### SELECTED PASSAGE
Start of Block

Black Friday: A needed boost for SA’s economy

Black Friday restored a little bit of hope for South Africa’s beleaguered economy.

BankservAfrica’s data showed a 36% year-on-year increase for Black Friday card transactions, giving the local economy a much-needed boost.

The BankservAfrica Economic Transactions Index (BETI), which measures economic transactions and excludes in-store and manufacturers, found card transactions increased by 1% between October and November. This comes after October’s small increase.

The average value per transaction was R8 843 – R207 more than a year ago. In real terms, the average value per transaction increased by 1.5% year-on-year.

While this increase is positive, the overall rise was slightly lower than October’s growth.

Mike Schüssler, Chief Economist at Economists.co.za, says Black Friday was about more than consumers and their spend.

“It extended to the entire value chain of marketing and advertising, importers, manufacturers, wholesalers and retailers.

“The Black Friday and Cyber Monday shopping campaigns are changing the seasonality of the economic cycle in South Africa at present.”

Schüssler says the third quarter (Q3) GDP contraction of 0.6% – which had the manufacturing, transport and mining industries reporting large decreases – was expected by those who follow the BETI.

Although the short-term trend is more positive than before, it is not strong enough to induce an end to the downward phase of the South Africa business cycle.

Schüssler says Eskom’s woes and load shedding are derailing the progress made in the retail sector last month. They’re likely to turn potential positive GDP growth for Q4 into a decline.

End of Block

### INFORMATION

Start of Block

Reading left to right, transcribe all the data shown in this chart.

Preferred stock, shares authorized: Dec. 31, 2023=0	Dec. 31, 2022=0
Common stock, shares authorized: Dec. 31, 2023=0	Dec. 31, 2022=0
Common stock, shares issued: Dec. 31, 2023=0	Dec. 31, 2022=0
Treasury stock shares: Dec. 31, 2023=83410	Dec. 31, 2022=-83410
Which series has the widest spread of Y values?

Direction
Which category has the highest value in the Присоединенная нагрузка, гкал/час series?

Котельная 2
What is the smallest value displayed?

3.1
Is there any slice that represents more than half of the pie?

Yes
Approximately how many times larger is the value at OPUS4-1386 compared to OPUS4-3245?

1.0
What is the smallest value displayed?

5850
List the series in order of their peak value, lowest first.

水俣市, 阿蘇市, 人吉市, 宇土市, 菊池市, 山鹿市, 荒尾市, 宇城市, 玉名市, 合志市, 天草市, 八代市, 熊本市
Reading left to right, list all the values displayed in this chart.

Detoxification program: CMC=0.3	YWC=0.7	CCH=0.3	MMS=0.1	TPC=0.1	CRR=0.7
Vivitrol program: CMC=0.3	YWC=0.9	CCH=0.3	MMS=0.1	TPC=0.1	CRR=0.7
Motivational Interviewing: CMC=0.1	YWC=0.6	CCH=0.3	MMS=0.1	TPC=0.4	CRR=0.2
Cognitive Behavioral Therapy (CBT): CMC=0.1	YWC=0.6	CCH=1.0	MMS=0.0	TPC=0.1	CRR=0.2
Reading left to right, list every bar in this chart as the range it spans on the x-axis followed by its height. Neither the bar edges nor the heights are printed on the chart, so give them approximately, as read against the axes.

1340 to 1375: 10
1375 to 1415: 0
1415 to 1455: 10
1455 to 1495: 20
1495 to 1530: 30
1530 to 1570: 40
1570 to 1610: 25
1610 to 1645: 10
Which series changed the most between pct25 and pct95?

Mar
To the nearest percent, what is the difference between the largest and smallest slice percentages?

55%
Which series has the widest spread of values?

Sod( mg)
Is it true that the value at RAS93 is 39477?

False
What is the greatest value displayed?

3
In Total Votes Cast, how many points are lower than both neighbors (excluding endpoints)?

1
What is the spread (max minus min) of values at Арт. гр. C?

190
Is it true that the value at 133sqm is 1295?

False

End of Block

### EXERCISE INSTRUCTIONS
Could you resume the article on Black Friday and South Africa's economy, picking up right after its closing sentence about load shedding likely turning potential positive GDP growth for Q4 into a decline?

### ANSWER BOX
“While we do not know how long the rolling blackouts are here for – or the extent of the situation – we know for a fact that October and November were positive months for economic transactions. November was a bumper month, but December could be the direct opposite,” Schüssler says.

Breaking sales

According to Shergeran Naidoo, head of stakeholder engagements at BankservAfrica, the BETI for November was 129 – a vast improvement on the previous month’s 127.7.

Naidoo says it recorded the highest ever number of transactions of 104.8 million in November. This was only lower than December 2018’s figure. The standardised value of transactions was R944.4 billion in nominal terms.

Naidoo says the quarter-on-quarter BETI trend is another significant movement.

“Although it remained negative at 0.3% in November, it is a sizeable improvement from -2.1% in October,” says Naidoo.

He agrees that Black Friday paid off for the South African economy.

“The year-on-year growth experienced in the BETI may have only come in at 0.4% but it was a positive change in trend from October’s decline of -0.5% year-on-year; the -0.7% for October 2019 was adjusted upwards due to the lower-than-expected inflation,” says Naidoo.